Kinder werden gefragt

„Die meisten Familien überlassen ihren Kindern die Wahl des Baumes”, ist die Beobachtung von Ralf Gerberth, „es ist nicht sehr förderlich, wenn zu viele Personen einen Weihnachtsbaum aussuchen wollen, das artet meistens im Streit aus. Wir haben hier schon Familien erlebt, die sich so gestritten haben, dass sie nach einer Stunde ohne Baum nach Hause gefahren sind.”

Hitzeschäden an Bäumen

Gerberth weist darauf hin, dass alle Bäume auf dem Areal nicht gespritzt seien. Er überlasse den Bestand der Natur, einmal im Jahr wird mit Kalimagnesia gedüngt, denn das bräuchten die Tannen und Fichten, und einmal jährlich wird gemäht. Allerdings beobachtet er eine Veränderung bei den Bäumen.
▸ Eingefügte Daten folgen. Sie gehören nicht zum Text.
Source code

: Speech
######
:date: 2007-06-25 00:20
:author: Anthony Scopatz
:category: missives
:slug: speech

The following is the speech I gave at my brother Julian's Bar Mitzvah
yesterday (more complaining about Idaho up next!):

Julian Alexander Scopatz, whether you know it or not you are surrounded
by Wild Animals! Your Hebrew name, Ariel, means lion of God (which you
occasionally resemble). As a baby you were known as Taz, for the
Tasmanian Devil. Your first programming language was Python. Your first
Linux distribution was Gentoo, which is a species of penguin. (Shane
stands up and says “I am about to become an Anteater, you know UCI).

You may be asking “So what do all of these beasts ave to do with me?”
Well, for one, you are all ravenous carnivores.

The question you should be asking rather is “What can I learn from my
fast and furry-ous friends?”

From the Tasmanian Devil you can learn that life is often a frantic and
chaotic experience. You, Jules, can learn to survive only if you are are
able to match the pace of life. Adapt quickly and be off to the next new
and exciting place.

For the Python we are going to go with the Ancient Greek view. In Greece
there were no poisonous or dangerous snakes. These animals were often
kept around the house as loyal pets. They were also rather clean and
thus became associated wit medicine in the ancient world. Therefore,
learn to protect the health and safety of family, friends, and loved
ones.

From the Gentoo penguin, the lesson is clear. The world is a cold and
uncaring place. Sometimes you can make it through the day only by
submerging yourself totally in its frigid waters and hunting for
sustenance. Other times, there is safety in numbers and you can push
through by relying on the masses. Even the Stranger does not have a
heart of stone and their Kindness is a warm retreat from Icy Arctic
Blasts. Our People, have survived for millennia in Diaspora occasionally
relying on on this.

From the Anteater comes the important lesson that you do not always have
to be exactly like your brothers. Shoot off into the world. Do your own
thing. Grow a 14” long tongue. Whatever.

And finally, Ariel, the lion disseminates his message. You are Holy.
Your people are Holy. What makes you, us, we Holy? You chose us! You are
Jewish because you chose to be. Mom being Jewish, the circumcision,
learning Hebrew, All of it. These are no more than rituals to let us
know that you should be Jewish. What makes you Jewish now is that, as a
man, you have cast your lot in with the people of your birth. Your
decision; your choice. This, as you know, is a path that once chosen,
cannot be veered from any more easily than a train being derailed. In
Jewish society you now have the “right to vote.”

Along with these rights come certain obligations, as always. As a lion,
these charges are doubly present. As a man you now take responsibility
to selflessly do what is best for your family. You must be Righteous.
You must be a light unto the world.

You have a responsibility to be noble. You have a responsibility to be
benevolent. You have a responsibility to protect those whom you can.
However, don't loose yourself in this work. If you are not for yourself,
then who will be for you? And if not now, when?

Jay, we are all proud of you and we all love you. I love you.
„Der letzte Winter, das Frühjahr und der Sommer waren sehr trocken, das ist nicht gut für die Pflanzen. Normalerweise wachsen Blautannen etwa 20 und Kiefern bis zu 50 Zentimeter im Jahr, doch dieses Jahr war das viel weniger als sonst. Einige Fichten und Tannen sind teilweise verdorrt, die meisten haben sich zwar erholt, jedoch sieht man bei einem Teil der Bäume, dass die Nadeln eine gelbliche Färbung bekommen haben.”

Tipps vom Fachmann

Trotzdem hat wohl jeder Besucher an diesem Wochenende seinen Christbaum gefunden. Damit man lange von ihm hat, gab es noch Tipps vom Profi. „Fußbodenheizungen mögen die Bäume nicht so gerne, da werfen sie recht schnell die Nadeln ab”, erklärt Gerberth. „Der Baum sollte in einem Ständer mit Wasser aufgestellt werden, auf keinen Fall sollte man den Baum anspitzen, denn dabei wird die Rinde entfernt und der Weihnachtsbaum kann nicht mehr genug Wasser aufnehmen.”